Each year, too many bright, talented and qualified Illinois residents look at a single cost-of-attendance number for the Urbana campus and don’t even begin an application, said Andreas C. Cangellaris, the vice chancellor for academic affairs and provost at Illinois.

“For first-generation college students or low- and moderate-income students, our concern is not whether they accept an offer of admission to Illinois. Our concern is whether they even apply to Illinois in the first place,” Cangellaris said. “Although we try to help students understand that considerable aid is available, it doesn’t always translate into applications. As a consequence, many low- and moderate-income students are dissuaded from applying to Illinois from the start. Illinois Commitment provides a new pathway to an Illinois degree."

Illinois Commitment was created after listening to students about why they were choosing to attend college out of state, said Kevin Pitts, the vice provost for undergraduate education at Illinois.

“In-state students repeatedly told us that cost and the lack of a scholarship were the primary reasons why they decided to decline our offer of admission,” Pitts said. “We are currently investing $90 million in institutional aid to lower the cost of attendance for approximately 43 percent of undergraduate students. Illinois Commitment represents a significant additional investment to encourage the best and brightest students in the state of Illinois to enroll at the flagship campus, regardless of their family income.”

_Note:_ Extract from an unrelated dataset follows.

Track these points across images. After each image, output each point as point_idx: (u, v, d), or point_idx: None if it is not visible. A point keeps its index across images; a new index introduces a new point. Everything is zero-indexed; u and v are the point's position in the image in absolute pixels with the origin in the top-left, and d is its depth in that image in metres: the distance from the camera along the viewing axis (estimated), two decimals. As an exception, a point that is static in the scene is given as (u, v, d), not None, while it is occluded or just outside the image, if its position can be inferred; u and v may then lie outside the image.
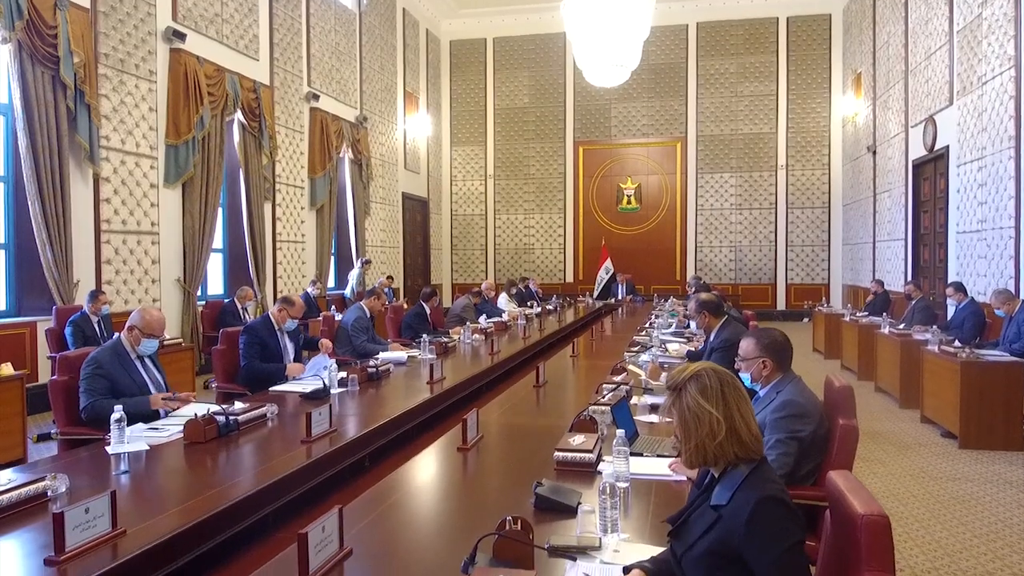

Ultimately, Illinois Commitment will help reduce student loan debt, Pitts said.

“Our graduates are already well below the national average in student loan debt, and Illinois Commitment will reduce the debt load of future graduating classes at the Urbana campus even further,” Pitts said.

The program will not affect the federal and state aid available to other Urbana campus students, including those who don’t qualify for the program, nor will it affect other merit-based scholarship money a student may have earned.

“We are committed to ensuring access and affordability for all of our students,” Pitts said. “A number of need- and merit-based scholarship programs will continue to be available for students who don’t qualify for Illinois Commitment.”

Illinois Commitment makes the U. of I. a realistic postsecondary option for many high-achieving students throughout Illinois who may have previously thought it was out of reach for financial reasons, said Erinn Murphy, the college and career counselor at Carbondale Community High School in Carbondale, Illinois.

“The program illustrates the U. of I.’s dedication to supporting – in a very real way – college education for qualifying in-state students, and I expect that in-state applications submitted this year by eligible students will increase.

“Illinois Commitment has the potential to be a complete game-changer for students who meet the criteria and are accepted into their program of choice.”